EXERCISE DESCRIPTION:
Could you reproduce every line of the data below word for word, leaving the pictures out of your answer?

'''

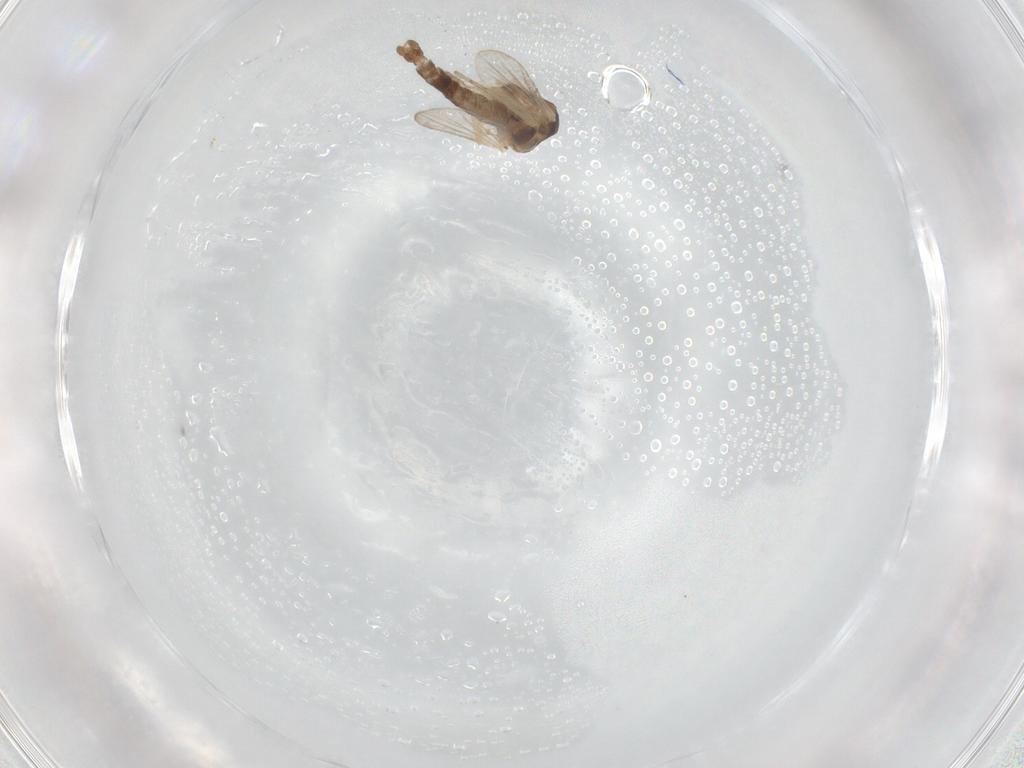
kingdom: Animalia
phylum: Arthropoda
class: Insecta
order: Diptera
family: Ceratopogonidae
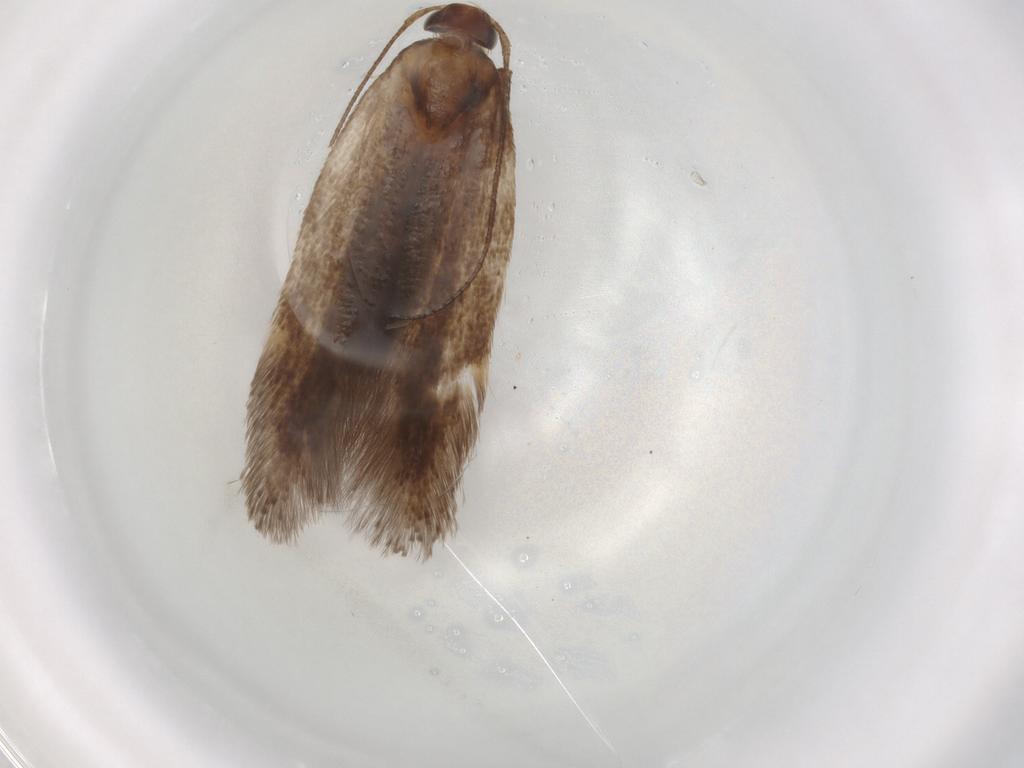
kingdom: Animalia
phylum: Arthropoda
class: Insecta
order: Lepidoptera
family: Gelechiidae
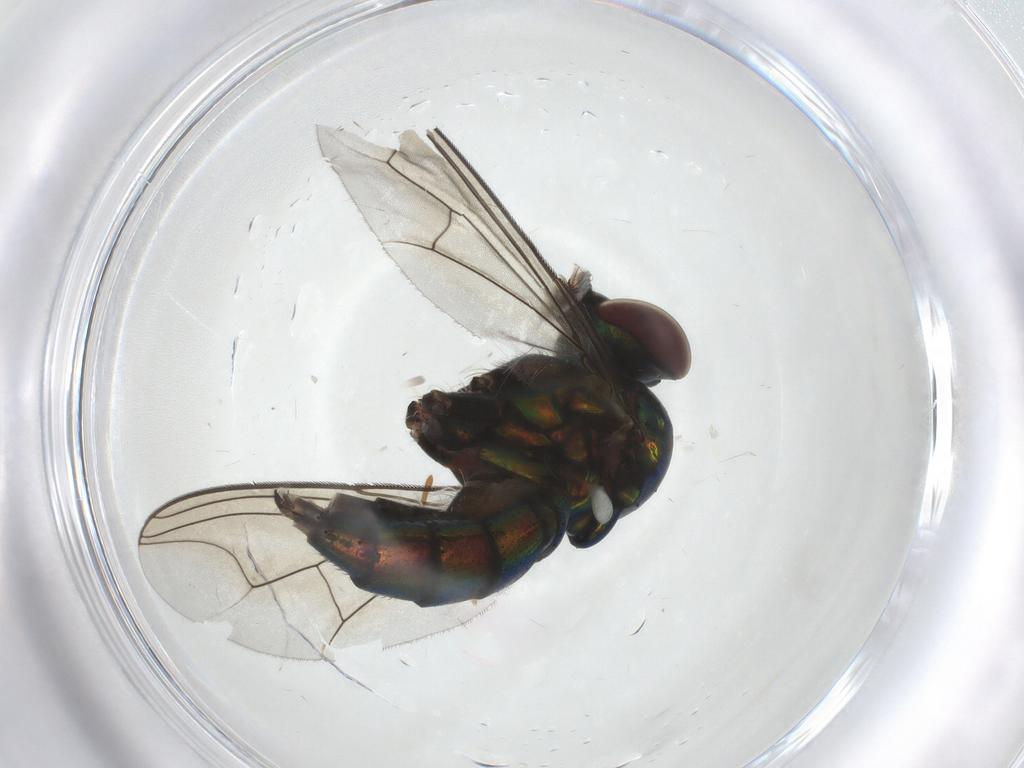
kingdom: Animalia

'''

PROBLEM SOLUTION:
kingdom: Animalia
phylum: Arthropoda
class: Insecta
order: Diptera
family: Ceratopogonidae
kingdom: Animalia
phylum: Arthropoda
class: Insecta
order: Lepidoptera
family: Gelechiidae
kingdom: Animalia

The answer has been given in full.